On July 7, the U.S. Preventive Services Task Force (USPSTF) posted a draft recommendation statement, draft evidence review, and draft modeling study on screening for lung cancer in people who do not have signs or symptoms. Based on the evidence, the USPSTF recommends annual screening using a low-dose computed tomography (CT) scan for people aged 50 to 80 who are at high risk for lung cancer because of their smoking history. This is a B recommendation, defined by the USPSTF as a recommendation based on high certainty the net benefit is moderate or there is moderate certainty the net benefit is moderate to substantial.
People between 50 and 80 years old who are current or former smokers should talk to their doctor about whether they are at high risk for lung cancer. If they are, they should discuss the benefits and harms of screening so they can determine whether screening for lung cancer is right for them.
Background and Implications
Smoking is the leading cause of lung cancer. Those at high risk are people who have smoked at least 20 pack-years over their lifetime and still smoke or have quit smoking within the last 15 years. A pack-year is defined as the equivalent of smoking an average of 20 cigarettes—or one pack—per day for a year.
In this new draft recommendation, the Task Force has made two changes that will nearly double the number of people eligible for lung cancer screening: first, the Task Force now recommends that people start screening at age 50, rather than 55; second, this recommendation reduces the pack-years of smoking history that make someone eligible for screening from 30 pack-years to 20.
Michael J. Barry, MD
“New evidence provides proof that there are real benefits to starting to screen at a younger age and among people with a lighter smoking history,” said USPSTF member Michael J. Barry, MD, Director of the Informed Medical Decisions Program in the Health Decision Sciences Center at Massachusetts General Hospital and Professor of Medicine at Harvard Medical School. “We can not only save more lives, we can also help people stay healthy longer.”
By expanding who is eligible for screening, the changes to this recommendation will be especially helpful to black and female patients. Data show that black and female patients tend to smoke fewer cigarettes than non-Hispanic white men; but the black population has a higher risk of lung cancer than the non-Hispanic white population. These changes will mean that many more black and female smokers will be eligible for this potentially life-saving screening.

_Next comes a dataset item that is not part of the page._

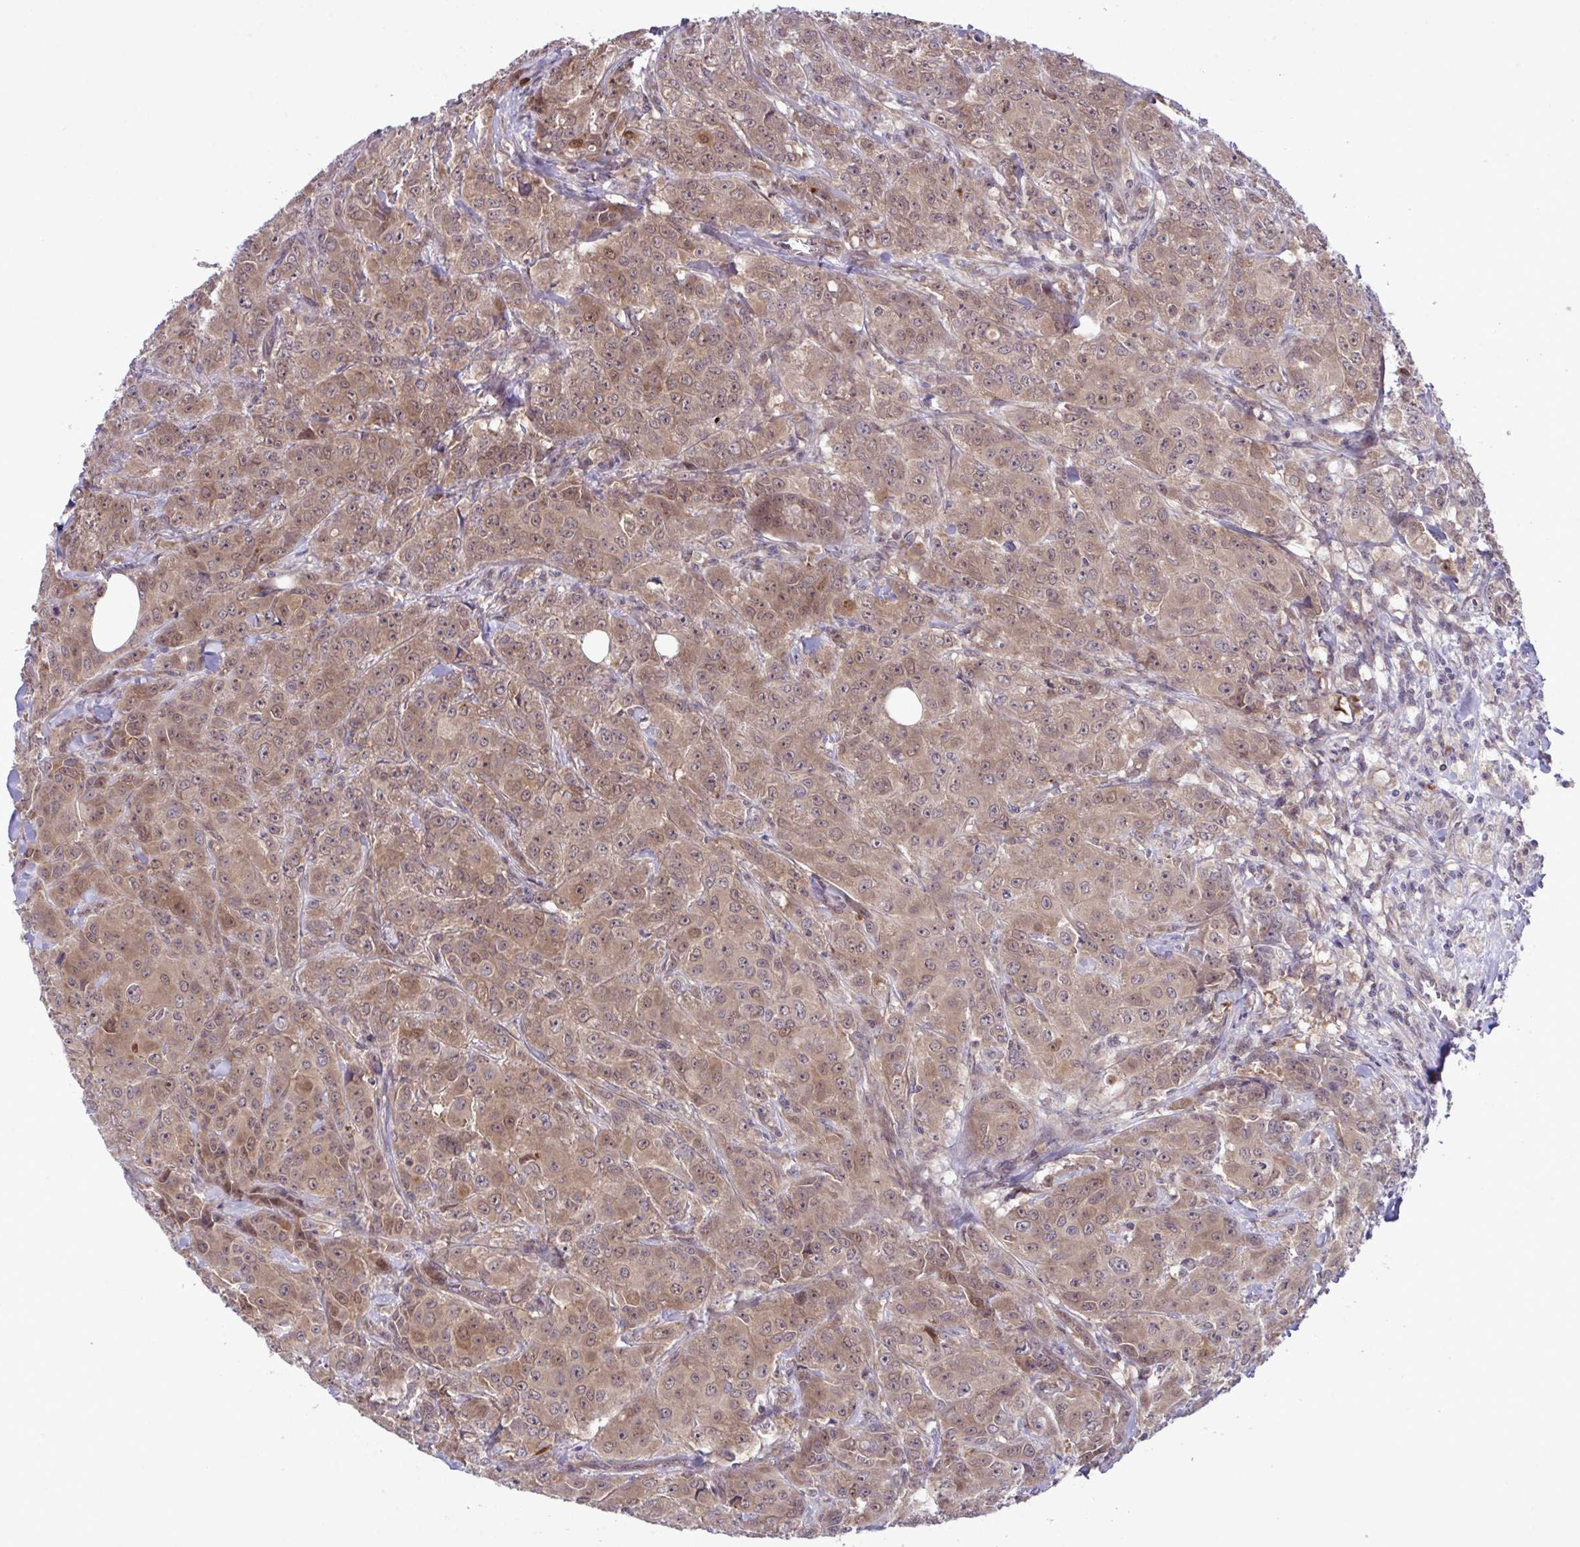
{"staining": {"intensity": "moderate", "quantity": ">75%", "location": "cytoplasmic/membranous,nuclear"}, "tissue": "breast cancer", "cell_type": "Tumor cells", "image_type": "cancer", "snomed": [{"axis": "morphology", "description": "Normal tissue, NOS"}, {"axis": "morphology", "description": "Duct carcinoma"}, {"axis": "topography", "description": "Breast"}], "caption": "High-magnification brightfield microscopy of breast infiltrating ductal carcinoma stained with DAB (3,3'-diaminobenzidine) (brown) and counterstained with hematoxylin (blue). tumor cells exhibit moderate cytoplasmic/membranous and nuclear expression is appreciated in about>75% of cells.", "gene": "CMPK1", "patient": {"sex": "female", "age": 43}}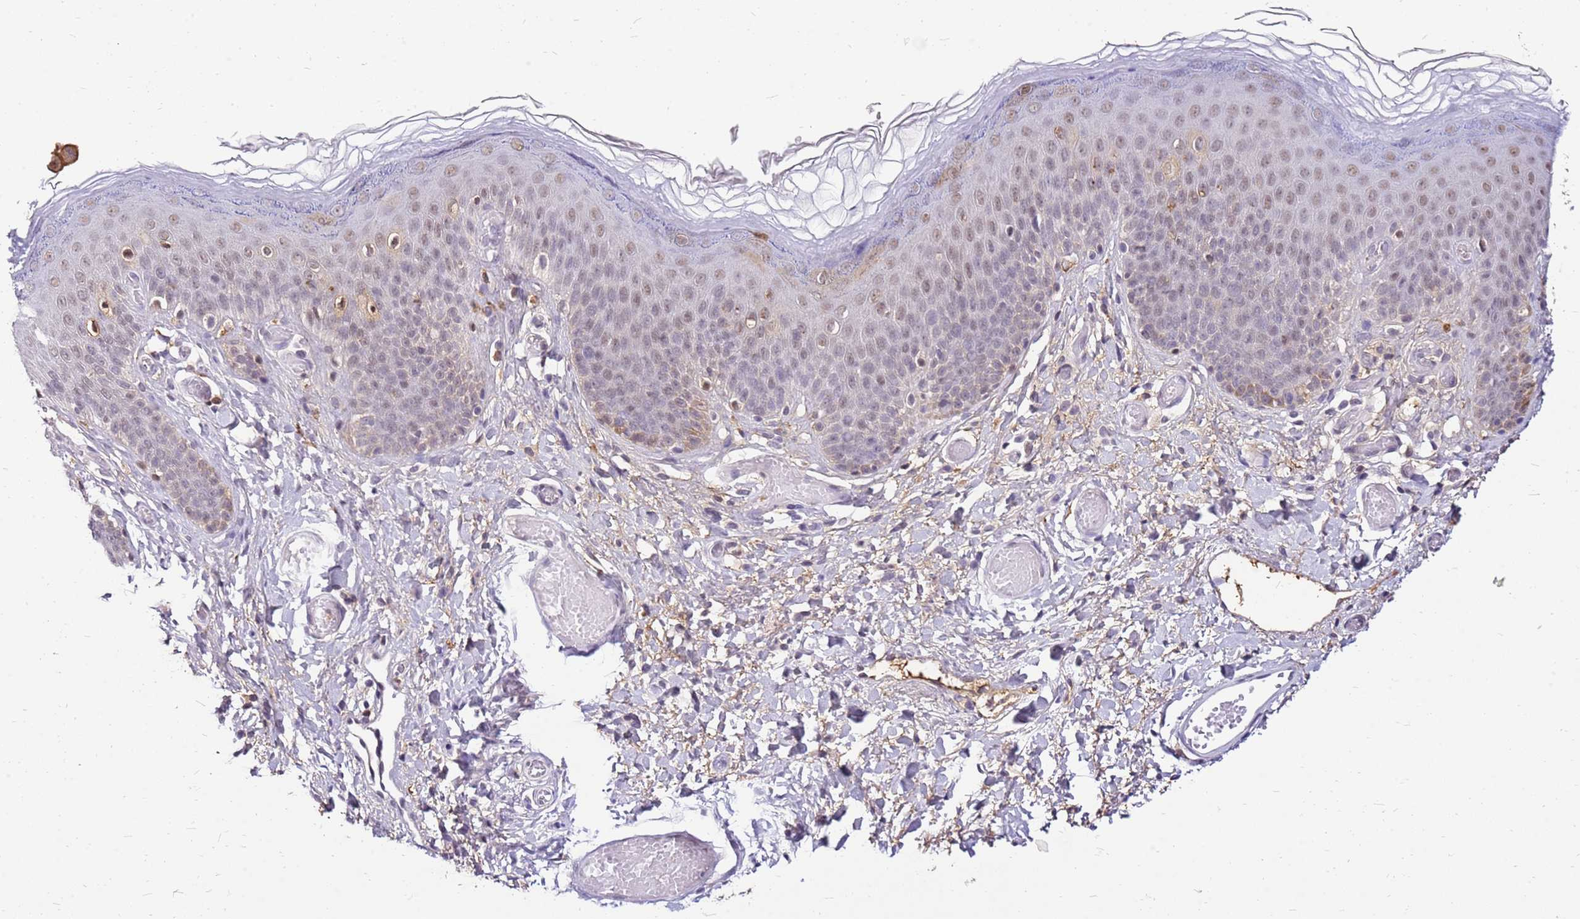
{"staining": {"intensity": "moderate", "quantity": "<25%", "location": "nuclear"}, "tissue": "skin", "cell_type": "Epidermal cells", "image_type": "normal", "snomed": [{"axis": "morphology", "description": "Normal tissue, NOS"}, {"axis": "topography", "description": "Anal"}], "caption": "Skin stained with a brown dye reveals moderate nuclear positive staining in about <25% of epidermal cells.", "gene": "ALDH1A3", "patient": {"sex": "female", "age": 40}}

“Some really good news from the changes to this recommendation is that it will mean more people are eligible for screening…,” said USPSTF member John B. Wong, MD, Chief Scientific Officer, Vice Chair for Clinical Affairs, Chief of the Division of Clinical Decision Making, and a primary care clinician in the Department of Medicine at Tufts Medical Center. He is also Director of Comparative Effectiveness Research for the Tufts Clinical Translational Science Institute and Professor of Medicine at Tufts University School of Medicine and the Tufts University School of Graduate Biomedical Sciences. “Making screening for lung cancer available to people who have smoked less over time will help doctors support the health—and potentially save the lives—of more of their [black] and female patients.”
James L. Mulshine, MD
In an interview with The ASCO Post, James L. Mulshine, MD, of the Center for Healthy Aging, Department of Internal Medicine, at Rush University in Chicago, noted that the USPSTF draft recommendation for lung cancer screening affirms the value of CT screening for lung cancer and that the recommendation to start screening at age 50, rather than 55, is positive. He also favors the recommendation for eligibility to include persons with a 20 pack-year history of smoking (vs 30 pack-year).
Dr. Mulshine cautioned, however, that “there remain two areas of contention that are not well addressed: Whereas provisions extend coverage for all including African Americans, the new draft recommendations do not fully consider the risk disparity reported for African Americans. Further, the cessation of screening coverage 15 years after smoking cessation is not supported by the well-established epidemiologic data and creates a disincentive for smoking cessation.”
Dr. Mulshine noted that “the initial USPSTF recommendations were weighted toward concerns that the benefits of lung cancer screening were modest and that the potential for significant harms were worrisome. The published experience over the past 5 years, however, has included numerous reports of a reduction in screening harms from surgical complication rates to more efficient screening workup approaches. In addition to the confirmatory randomized trial results with the NELSON report, there have been other publications of enhanced mortality benefit based on long-term follow-up.”